Model Management

Note

Editing the list of available models is allowed only when self-managing Lamini Platform. The list of models on Lamini On Demand is managed by Lamini. Contact us to learn more.

Lamini Platform supports a variety of models. When self-managing Lamini, you control which models are preloaded, and how dynamic model loading will work.

Preloading models

To edit the list of preloaded models for your Lamini Self-Managed deployment, you need to modify the llama_config.yaml file:

Locate the llama_config.yaml file in your Lamini deployment's configuration directory.
Look for the batch_model_list key under multi_node_inference. This list contains the models that are preloaded.
Edit the batch_model_list to add or remove models as needed. Each model must be specified by its Hugging Face model identifier (e.g. meta-llama/Llama-3.1-8B-Instruct for Llama 3.1).

Be conservative with the number of models you preload - each model requires a significant amount of memory.

Dynamic model loading

Your inference GPU settings (defined in helm_config.yaml for Kubernetes installations) affect how dynamic model loading will perform.

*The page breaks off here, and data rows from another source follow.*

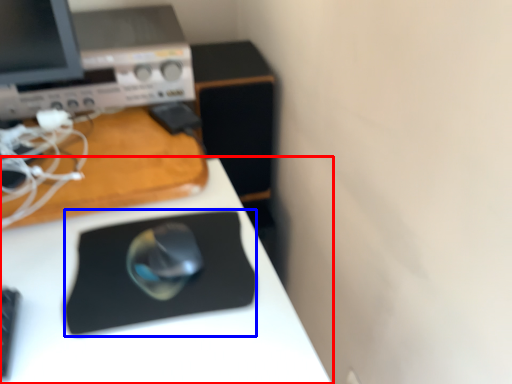
Question: Which of the following is the farthest to the observer, desk (highlighted by a red box) or mousepad (highlighted by a blue box)?

Choices:
 (A) desk
 (B) mousepad

Answer: (B)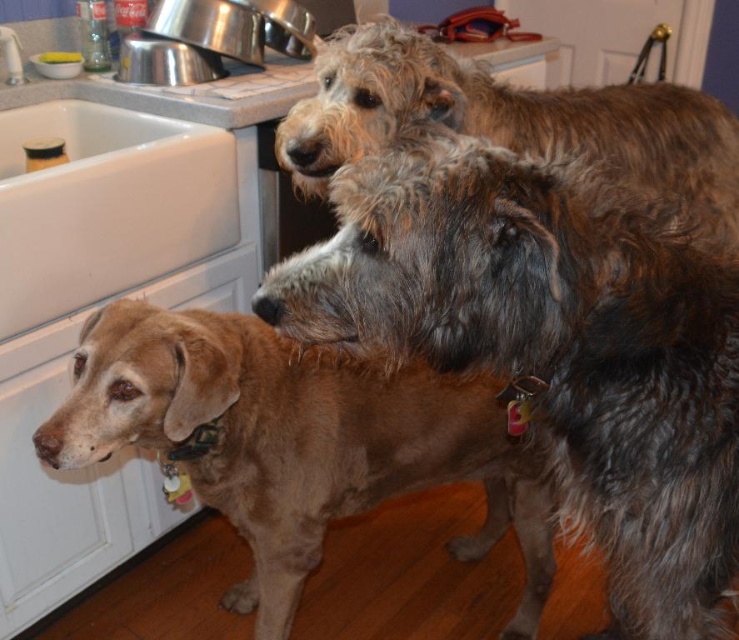
Which is more to the right, brown fur dog at left or fuzzy brown dog at upper center?

From the viewer's perspective, fuzzy brown dog at upper center appears more on the right side.

Looking at this image, does brown fur dog at left have a greater width compared to fuzzy brown dog at upper center?

No.

At what (x,y) coordinates should I click in order to perform the action: click on brown fur dog at left. Please return your answer as a coordinate pair (x, y). This screenshot has width=739, height=640. Looking at the image, I should click on (293, 442).

Which of these two, white ceramic sink at left or matte plastic bowl at sink left, stands taller?

white ceramic sink at left is taller.

Is point (160, 237) closer to viewer compared to point (44, 54)?

That is True.

Who is more forward, (68, 227) or (40, 61)?

Point (68, 227) is more forward.

Locate an element on the screen. This screenshot has width=739, height=640. white ceramic sink at left is located at coordinates (106, 205).

Who is taller, fuzzy brown dog at center or matte plastic bowl at sink left?

fuzzy brown dog at center

In the scene shown: Which is more to the left, fuzzy brown dog at center or matte plastic bowl at sink left?

Positioned to the left is matte plastic bowl at sink left.

Is point (466, 307) farther from viewer compared to point (61, 51)?

That is False.

The width and height of the screenshot is (739, 640). I want to click on fuzzy brown dog at center, so point(551,348).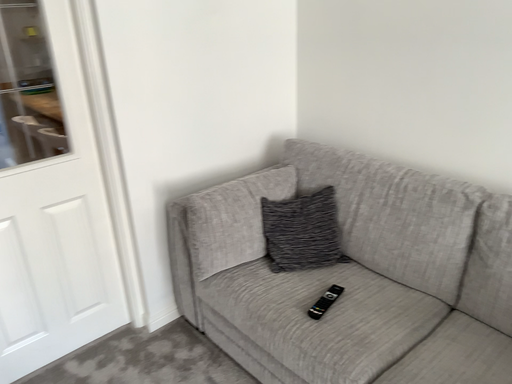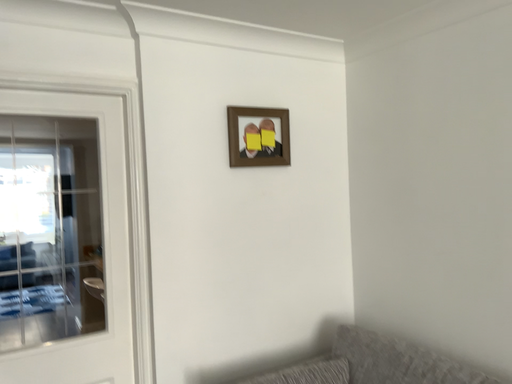
Question: Which way did the camera rotate in the video?

Choices:
 (A) rotated right
 (B) rotated left

Answer: (B)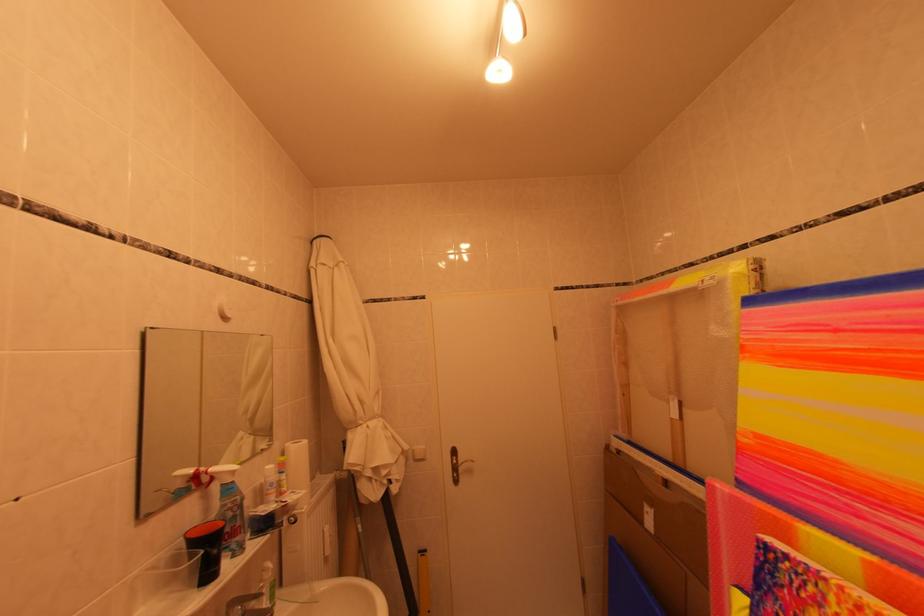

Inference requests for models that are not preloaded will be routed to catchall pods first. If a catchall pod is available, it will download the requested model from Hugging Face and load it into memory. If no catchall pods are available, requests will be routed to the other inference pods, which will download the requested model and load it into memory.

Downloading and loading a model takes significant time. We recommend allowing 20-30 minutes for a model to become available after it's first requested. Loading a new model into memory can also mean that other models will be evicted from memory. This means that rapidly requesting many different models will result in poor performance.

If you are experimenting with many different models, make sure to allocate enough catchall pods to handle the load without disrupting your other inference pods.

We recommend focusing development on one model or a small set of models, and preloading them. We've seen the highest accuracy and performance gains come from improving data quality and tuning recipes, rather than testing many models hoping to find one that works significantly better out of the box.

Model downloading

You can use the following curl command to request Lamini Platform to download a model:

curl -X POST "[YOUR_API_URL]/v1alpha/downloaded_models/" \
    --header "Authorization: Bearer [YOUR_API_KEY]" \
    --header "Content-Type: application/json" \
    --data '{"hf_model_name": "[YOUR_MODEL]"}'

You can also use the Lamini API to request downloading a model, see model_download.py for an example.